## Source text
'''

Strategies for Tackling Anxiety and Fear

*The information provided in this blog is not medical advice and is not intended to, and does not, replace the advice provided by your health care professional. Always seek advice from your licensed healthcare professional in regards to your healthcare needs.

Many people who have serious health issues, or who are caring for a loved one who does, can face increasing fear and anxiety about what seems like so many unknown variables and outcomes. For someone living with a challenging healthcare condition like epidermolysis bullosa, that fear and anxiety can stifle opportunities to better manage pain or to pursue personal goals. And for caregivers, fear and anxiety can be downright crippling and get in the way of fully giving to your mission of supporting the patient with EB – physically, mentally and emotionally.

We’ve gathered some pointers to help tackle the fear and anxiety that may follow a diagnosis of a disease like EB. As already noted, this by no means represents medical advice. You should always see a licensed healthcare professional for such guidance. These tips merely offer strategies that some people have used and found helpful during their challenges.

  • Make the mind-body connection, the link between mental health and physical health. The American Psychological Association provides an interactive diagram showing how men's and women’s stress levels can impact them physically. As someone living with EB or caring for another with EB, has the stress you’re feeling  taken a toll on you physically and mentally? Has your current set of circumstances impacted your former daily exercise routines? Eating habits? Sleeping schedule? Chances are, it has. How have those changes impacted your mental health, and are you feeling greater anxiety than in the past? Take that all-important first step to make the connection and begin looking at these various areas. Work toward addressing any changes that could be negatively impacting your present mental health state.
     
  • Inner Health Studio suggests the use of calming self-talk practices for alleviating anxiety. For some, simply recognizing those stressful occasions and repeating certain phrases can make a difference in their physical and mental state. Try phrases such as “I will get through this,” “this feeling will pass” or “I am anxious now, but soon I will be calm.”

'''

## Source material
'''

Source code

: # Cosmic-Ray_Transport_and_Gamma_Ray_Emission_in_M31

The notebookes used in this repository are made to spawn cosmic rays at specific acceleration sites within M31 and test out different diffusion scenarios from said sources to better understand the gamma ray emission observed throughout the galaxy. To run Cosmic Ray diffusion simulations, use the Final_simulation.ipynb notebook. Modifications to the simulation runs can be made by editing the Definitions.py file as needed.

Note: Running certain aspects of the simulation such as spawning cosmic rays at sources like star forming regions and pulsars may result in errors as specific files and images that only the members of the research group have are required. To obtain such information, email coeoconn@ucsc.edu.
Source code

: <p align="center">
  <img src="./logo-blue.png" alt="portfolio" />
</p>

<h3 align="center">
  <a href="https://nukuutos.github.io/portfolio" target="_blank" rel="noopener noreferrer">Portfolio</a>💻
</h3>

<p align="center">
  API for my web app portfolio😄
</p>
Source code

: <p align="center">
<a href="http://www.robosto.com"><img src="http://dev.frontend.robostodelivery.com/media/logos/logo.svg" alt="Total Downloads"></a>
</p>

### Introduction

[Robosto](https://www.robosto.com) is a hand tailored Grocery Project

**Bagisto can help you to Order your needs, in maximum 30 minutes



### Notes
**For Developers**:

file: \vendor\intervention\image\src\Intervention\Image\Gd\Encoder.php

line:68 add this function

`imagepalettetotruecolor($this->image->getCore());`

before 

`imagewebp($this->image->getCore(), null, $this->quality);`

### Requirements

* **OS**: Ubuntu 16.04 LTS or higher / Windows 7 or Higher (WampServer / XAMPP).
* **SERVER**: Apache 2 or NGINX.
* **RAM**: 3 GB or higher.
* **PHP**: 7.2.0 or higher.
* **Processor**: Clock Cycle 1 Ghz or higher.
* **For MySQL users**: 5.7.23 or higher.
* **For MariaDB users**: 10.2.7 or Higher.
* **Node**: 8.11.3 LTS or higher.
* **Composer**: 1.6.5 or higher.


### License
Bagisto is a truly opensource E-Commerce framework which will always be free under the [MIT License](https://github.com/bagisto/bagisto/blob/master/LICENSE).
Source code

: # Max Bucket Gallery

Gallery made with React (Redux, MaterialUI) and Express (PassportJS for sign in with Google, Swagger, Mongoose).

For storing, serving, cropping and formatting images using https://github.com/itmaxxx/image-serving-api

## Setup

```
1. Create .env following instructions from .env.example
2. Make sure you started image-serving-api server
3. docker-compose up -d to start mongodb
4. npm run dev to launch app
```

'''

## Work instruction 1
According to the text on tackling anxiety and fear, which organization provides an interactive diagram showing how stress levels can affect people physically?
## Work instruction 2
Rewrite the part of the anxiety and fear text that begins at the words "Strategies for Tackling" and stops after "mentally and emotionally.", with "care partners" in place of "caregivers".

## Written reply 1
The American Psychological Association.

## Written reply 2
Strategies for Tackling Anxiety and Fear

*The information provided in this blog is not medical advice and is not intended to, and does not, replace the advice provided by your health care professional. Always seek advice from your licensed healthcare professional in regards to your healthcare needs.

Many people who have serious health issues, or who are caring for a loved one who does, can face increasing fear and anxiety about what seems like so many unknown variables and outcomes. For someone living with a challenging healthcare condition like epidermolysis bullosa, that fear and anxiety can stifle opportunities to better manage pain or to pursue personal goals. And for care partners, fear and anxiety can be downright crippling and get in the way of fully giving to your mission of supporting the patient with EB – physically, mentally and emotionally.